I have been using a program called backintime for making periodic snapshots of my source code. It’s really great for regular snapshots without taking up too much space. The basic operation is simple. An initial copy is made. Then the next time a snapshot is taken, it is compared against the previous. Files that haven’t changed simply have symbolic links made to the original file. Files that have changed get a new copy. This keeps the size of each snapshot quite small. The program also has a rotation fetcher that can remove snapshots after some period of time has passed. This is exactly the functionality I was looking for to make hourly snapshots of my source code files. If I messed up, I could simply restore from any previous time. Worked so well I decided to try it on my website. That’s where I ran into a couple problems.

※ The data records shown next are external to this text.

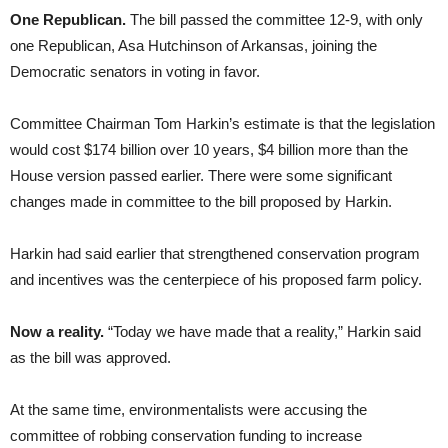
One Republican.
The bill passed the committee 12-9, with only
one Republican, Asa Hutchinson of Arkansas, joining the
Democratic senators in voting in favor.
Committee Chairman Tom Harkin’s estimate is that the legislation
would cost $174 billion over 10 years, $4 billion more than the
House version passed earlier. There were some significant
changes made in committee to the bill proposed by Harkin.
Harkin had said earlier that strengthened conservation program
and incentives was the centerpiece of his proposed farm policy.
Now a reality.
“Today we have made that a reality,” Harkin said
as the bill was approved.
At the same time, environmentalists were accusing the
committee of robbing conservation funding to increase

One of the problems is that my backup machine will sometimes loss the connection to the web server. When it tries to do a backup, everything looks like it has been removed. So, it snapshots an empty directory. Then when the connection comes back, the snapshot looks like an entirely new system. It didn’t know the network drive wasn’t available, nor did it know it already had copies of everything.
I decided to look into what it would take to make a similar system that addressed these short comings. In my system, original files are stored by hash. Snapshots are simply symbolic links to these hash files. What this does is only preserve unique files. Files with duplicate content link to the same source. If a file is removed the link simply doesn’t get made in the snapshot. If the file re-appears, the link again uses the original hash file. And if the data is moved, only the links are updated.
I put together a quick Python script to try this concept out. Only took an hour or two before the basic concept was functional. I used a non-cryptographic hash function called xxHash. This produces a 64-bit unique hash for file content and is very fast.